_Text excerpt_.
--- BEGIN ---

US6118418AExpiredUtility

Pixel for use in a visual matrix display

33
Assignee: AMERICAN ELECTRONIC SIGN COPriority: Nov 19, 1992Filed: May 29, 1998Granted: Sep 12, 2000
Est. expiryNov 19, 2012(expired)· nominal 20-yr term from priority
G09F 9/305
33
PatentIndex Score
3
Cited by
11
References
11
Claims

Abstract

A pixel for use in a visual matrix display including a frame having front and rear surfaces and defining an aperture; a light source oriented in the aperture; a first retroreflective surface borne by the frame and positioned adjacent to the aperture; a flap borne by the front surface and moveable along a given path of travel between a first position wherein the pixel is nonoperational, and the flap is disposed in covering relation relative to the light source, and a second operational position, wherein the flap has a second retroreflective surface which is exposed when the flap is in the second position; means borne by the frame for moving the flap along the given path of travel; and means for energizing the light source when the flap is in one of the given positions along the path of travel.

Claims

exact text as granted — not AI-modified
What is claimed is: 
     
       1. A pixel for use in a visual matrix display comprising: a frame having front and rear surfaces, and defining an aperture;   a light source oriented in the aperture;   a first retroreflective surface borne by the frame and positioned adjacent to the aperture;   a flap borne by the front surface and moveable along a given path of travel between a first position wherein the pixel is nonoperational, and the flap is disposed in covering relation relative to the light source, and the first retroreflective surface, to a second operational position, and wherein the flap has a second retroreflective surface which is exposed when the flap is oriented in the second position;   means borne by the frame for selectively moving the flap along the given path of travel; and   means for energizing the light source when the flap is in one of the given positions along the path of travel.   
     
     
       2. A pixel as claimed in claim 1, wherein the first retroreflective surface is opaque, and wherein the first retroreflective surface surrounds the aperture. 
     
     
       3. A pixel as claimed in claim 1, wherein the first retroreflective surface has a given surface area, and wherein the flap has a given surface area which is at least as great as the surface area of the first retroreflective surface.

--- END ---

(Stored data)
--- BEGIN ---

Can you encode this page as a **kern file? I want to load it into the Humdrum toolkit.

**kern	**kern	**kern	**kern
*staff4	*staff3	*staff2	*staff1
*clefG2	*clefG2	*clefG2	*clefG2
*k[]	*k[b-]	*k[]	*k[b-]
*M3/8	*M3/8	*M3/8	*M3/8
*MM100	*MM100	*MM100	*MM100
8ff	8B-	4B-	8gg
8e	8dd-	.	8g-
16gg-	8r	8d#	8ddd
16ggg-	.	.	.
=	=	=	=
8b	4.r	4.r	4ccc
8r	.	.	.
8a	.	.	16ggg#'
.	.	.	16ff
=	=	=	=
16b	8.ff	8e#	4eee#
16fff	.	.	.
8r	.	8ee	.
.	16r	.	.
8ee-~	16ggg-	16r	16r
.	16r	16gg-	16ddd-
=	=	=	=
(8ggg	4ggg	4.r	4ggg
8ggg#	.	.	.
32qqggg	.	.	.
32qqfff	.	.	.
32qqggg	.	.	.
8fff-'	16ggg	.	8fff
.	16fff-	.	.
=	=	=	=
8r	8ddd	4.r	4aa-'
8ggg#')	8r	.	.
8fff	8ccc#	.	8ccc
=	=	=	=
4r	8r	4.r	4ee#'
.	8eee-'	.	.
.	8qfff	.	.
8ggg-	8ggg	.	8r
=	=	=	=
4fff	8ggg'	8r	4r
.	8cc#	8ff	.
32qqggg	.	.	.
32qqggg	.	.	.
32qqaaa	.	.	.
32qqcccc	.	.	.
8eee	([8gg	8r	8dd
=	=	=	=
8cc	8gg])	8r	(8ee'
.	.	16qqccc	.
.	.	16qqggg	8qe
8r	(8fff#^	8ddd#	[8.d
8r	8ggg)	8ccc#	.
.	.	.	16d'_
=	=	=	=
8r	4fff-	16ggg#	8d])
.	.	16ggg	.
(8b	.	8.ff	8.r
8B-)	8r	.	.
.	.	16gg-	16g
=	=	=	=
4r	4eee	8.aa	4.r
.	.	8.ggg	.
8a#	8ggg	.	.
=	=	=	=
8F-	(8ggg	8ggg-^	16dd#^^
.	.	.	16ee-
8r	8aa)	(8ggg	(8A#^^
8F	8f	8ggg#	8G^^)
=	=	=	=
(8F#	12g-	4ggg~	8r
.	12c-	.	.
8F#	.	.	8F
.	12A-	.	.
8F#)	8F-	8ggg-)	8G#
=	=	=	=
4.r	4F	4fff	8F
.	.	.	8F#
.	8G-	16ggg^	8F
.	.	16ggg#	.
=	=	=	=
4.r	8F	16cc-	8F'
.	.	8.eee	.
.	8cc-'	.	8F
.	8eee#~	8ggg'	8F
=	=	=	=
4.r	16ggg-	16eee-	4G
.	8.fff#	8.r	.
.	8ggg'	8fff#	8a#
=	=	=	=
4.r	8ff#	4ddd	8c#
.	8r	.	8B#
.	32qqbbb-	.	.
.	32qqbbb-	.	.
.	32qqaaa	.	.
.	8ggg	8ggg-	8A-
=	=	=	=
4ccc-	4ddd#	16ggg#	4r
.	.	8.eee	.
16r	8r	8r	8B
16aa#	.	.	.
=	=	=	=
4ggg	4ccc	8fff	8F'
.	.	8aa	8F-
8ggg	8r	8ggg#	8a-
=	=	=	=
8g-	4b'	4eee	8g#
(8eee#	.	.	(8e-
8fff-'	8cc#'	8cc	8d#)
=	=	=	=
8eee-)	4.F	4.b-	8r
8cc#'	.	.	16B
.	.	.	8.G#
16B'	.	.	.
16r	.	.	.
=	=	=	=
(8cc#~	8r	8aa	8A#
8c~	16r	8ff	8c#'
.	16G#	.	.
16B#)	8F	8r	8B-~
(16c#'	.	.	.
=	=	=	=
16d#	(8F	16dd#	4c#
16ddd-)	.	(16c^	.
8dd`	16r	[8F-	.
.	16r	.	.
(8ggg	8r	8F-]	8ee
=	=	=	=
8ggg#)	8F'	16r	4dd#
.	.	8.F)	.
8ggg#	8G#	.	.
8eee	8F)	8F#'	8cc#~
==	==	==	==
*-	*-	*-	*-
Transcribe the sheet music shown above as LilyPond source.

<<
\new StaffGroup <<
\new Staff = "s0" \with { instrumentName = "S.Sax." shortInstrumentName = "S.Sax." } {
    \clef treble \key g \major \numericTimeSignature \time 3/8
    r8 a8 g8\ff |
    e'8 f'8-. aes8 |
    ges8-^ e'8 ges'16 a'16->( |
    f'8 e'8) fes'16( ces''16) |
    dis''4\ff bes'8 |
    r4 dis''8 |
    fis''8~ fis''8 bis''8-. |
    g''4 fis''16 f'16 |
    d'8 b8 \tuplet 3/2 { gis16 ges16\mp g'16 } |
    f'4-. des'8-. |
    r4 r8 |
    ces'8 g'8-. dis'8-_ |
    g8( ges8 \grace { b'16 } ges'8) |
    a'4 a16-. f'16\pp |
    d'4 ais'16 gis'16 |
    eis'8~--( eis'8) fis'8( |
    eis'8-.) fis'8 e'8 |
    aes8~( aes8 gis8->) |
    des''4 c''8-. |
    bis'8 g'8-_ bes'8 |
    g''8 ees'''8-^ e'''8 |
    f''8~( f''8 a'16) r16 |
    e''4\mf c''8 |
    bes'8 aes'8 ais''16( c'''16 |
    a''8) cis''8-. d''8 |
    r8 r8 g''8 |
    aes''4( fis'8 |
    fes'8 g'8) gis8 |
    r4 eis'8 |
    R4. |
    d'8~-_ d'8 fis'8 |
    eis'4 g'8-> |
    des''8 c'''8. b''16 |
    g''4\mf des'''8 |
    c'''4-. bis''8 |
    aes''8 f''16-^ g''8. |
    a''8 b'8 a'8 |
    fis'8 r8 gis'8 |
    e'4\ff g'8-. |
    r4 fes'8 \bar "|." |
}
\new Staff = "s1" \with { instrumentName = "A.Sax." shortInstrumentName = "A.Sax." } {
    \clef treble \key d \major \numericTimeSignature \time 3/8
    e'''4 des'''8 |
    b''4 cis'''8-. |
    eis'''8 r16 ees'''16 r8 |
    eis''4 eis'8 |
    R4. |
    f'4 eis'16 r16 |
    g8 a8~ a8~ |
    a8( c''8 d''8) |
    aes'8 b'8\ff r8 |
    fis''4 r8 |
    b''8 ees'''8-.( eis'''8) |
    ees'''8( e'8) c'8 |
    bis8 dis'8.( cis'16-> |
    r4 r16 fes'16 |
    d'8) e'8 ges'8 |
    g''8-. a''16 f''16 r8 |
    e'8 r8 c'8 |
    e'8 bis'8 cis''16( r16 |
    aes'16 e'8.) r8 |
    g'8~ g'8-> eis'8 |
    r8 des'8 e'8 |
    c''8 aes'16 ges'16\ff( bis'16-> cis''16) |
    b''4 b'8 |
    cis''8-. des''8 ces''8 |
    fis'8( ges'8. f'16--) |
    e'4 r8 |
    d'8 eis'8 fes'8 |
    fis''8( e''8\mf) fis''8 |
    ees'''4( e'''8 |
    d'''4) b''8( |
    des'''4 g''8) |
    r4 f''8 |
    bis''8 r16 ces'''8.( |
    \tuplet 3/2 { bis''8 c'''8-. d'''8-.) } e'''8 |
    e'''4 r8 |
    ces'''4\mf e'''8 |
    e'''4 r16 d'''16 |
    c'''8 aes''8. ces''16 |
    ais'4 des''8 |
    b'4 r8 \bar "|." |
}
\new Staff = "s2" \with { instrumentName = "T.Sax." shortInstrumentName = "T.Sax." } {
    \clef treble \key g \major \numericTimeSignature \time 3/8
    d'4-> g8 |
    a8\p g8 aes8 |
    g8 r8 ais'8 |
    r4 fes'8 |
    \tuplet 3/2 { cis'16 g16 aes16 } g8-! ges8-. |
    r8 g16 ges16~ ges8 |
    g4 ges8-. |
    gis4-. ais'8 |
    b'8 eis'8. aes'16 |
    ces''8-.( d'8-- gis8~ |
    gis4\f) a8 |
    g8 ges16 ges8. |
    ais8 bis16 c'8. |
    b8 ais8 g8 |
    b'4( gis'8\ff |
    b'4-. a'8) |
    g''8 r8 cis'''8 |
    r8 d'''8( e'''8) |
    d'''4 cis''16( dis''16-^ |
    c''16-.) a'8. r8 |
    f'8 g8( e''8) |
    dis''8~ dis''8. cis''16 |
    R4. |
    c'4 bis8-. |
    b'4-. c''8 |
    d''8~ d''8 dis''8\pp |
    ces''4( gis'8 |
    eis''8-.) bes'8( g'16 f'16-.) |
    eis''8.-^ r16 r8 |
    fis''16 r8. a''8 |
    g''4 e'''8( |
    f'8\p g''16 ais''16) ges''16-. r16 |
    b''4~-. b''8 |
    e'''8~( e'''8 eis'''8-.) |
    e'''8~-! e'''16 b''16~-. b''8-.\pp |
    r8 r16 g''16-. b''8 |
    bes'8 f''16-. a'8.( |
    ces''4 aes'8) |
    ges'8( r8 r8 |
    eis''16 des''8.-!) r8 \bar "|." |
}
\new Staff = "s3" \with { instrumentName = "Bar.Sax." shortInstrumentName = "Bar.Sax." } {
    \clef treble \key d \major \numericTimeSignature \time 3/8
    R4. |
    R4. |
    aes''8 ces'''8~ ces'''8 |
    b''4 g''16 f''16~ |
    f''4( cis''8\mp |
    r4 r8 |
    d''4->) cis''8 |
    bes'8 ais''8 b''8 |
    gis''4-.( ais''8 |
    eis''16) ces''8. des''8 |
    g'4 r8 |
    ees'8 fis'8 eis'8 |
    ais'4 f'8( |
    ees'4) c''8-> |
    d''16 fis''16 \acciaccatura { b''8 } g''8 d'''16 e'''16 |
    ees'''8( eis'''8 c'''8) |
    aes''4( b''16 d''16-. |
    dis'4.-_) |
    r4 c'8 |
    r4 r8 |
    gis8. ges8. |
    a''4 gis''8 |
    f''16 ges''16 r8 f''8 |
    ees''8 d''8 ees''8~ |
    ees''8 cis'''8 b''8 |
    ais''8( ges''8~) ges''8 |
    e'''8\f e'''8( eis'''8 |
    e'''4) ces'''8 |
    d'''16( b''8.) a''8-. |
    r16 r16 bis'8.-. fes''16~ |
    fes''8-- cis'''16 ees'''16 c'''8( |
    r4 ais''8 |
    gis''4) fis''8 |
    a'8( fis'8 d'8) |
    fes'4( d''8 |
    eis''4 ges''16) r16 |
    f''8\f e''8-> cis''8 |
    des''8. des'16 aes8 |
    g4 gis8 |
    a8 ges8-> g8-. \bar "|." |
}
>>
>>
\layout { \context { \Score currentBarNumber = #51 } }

--- END ---

_What this exercise asks_.
1 – Explain briefly why the patent page gives Nov 19, 2012 as the estimated expiry date.
2 – Quote the patent page from "2. A pixel as" to "first retroreflective surface.".
3 – Continue the claims on the patent page from where they stop.

_Outputs for the tasks_.
1 – The page bases the estimate on a nominal 20-year term counted from the priority date of Nov 19, 1992. Twenty years from that date is Nov 19, 2012.

2 –
2. A pixel as claimed in claim 1, wherein the first retroreflective surface is opaque, and wherein the first retroreflective surface surrounds the aperture. 
     
     
       3. A pixel as claimed in claim 1, wherein the first retroreflective surface has a given surface area, and wherein the flap has a given surface area which is at least as great as the surface area of the first retroreflective surface.

3 –
       4. A pixel as claimed in claim 1, wherein the light source comprises a fiber optic cable received in the aperture, the fiber optic cable having a light receiving end, and an opposite, light discharging end, and wherein the light discharging end is received in the aperture, and wherein the light source is mounted in light emitting relation relative to the light receiving end of the fiber optic cable. 
     
     
       5. A pixel as claimed in claim 1, wherein the light source is a light emitting diode. 
     
     
       6. A pixel as claimed in claim 1, wherein the first retroreflective surface is a translucent lens, and wherein the aperture is formed in the translucent lens, and wherein the light source oriented in the aperture comprises a fiber optic cable which has a light receiving end, and an opposite light discharge end, and wherein the light source is mounted in light emitting relation relative to the light receiving end of the fiber optic cable, and wherein the flap when located in the second position defines an operational pixel which is substantially uniformly retroreflective, the retroreflective lens retroreflecting light striking the retroreflective lens and which originates from locations in front of the retroreflective lens, the operational pixel, under conditions of darkness, and in a deenergized state, reflecting artificial light striking the retroreflective surface of the flap, and the retroreflective lens such that the pixel remains visibly discernible notwithstanding the deenergized state of the light source. 
     
     
       7. A pixel as claimed in claim 1, wherein the frame includes a second aperture, and a third aperture is formed in the flap, and wherein a second light source is oriented in the second aperture, and wherein the flap when oriented in the first position locates the third aperture in substantially coaxial alignment relative to the first aperture, and wherein the flap, when oriented in the second position, orients the third aperture in substantially coaxial alignment relative to the second aperture, and wherein the means for energizing the light source selectively operates to energize the light source when the flap is in the first and second positions, and wherein the pixel has first, second and third modes of operation, and wherein during the first mode of operation the flap is disposed in the second position, and each of the light sources are energized, and wherein during the second mode of operation the flap is in the first position, and each of the light sources are energized, and wherein during the third mode of operation the flap is in the second position and each of the light sources are deenergized.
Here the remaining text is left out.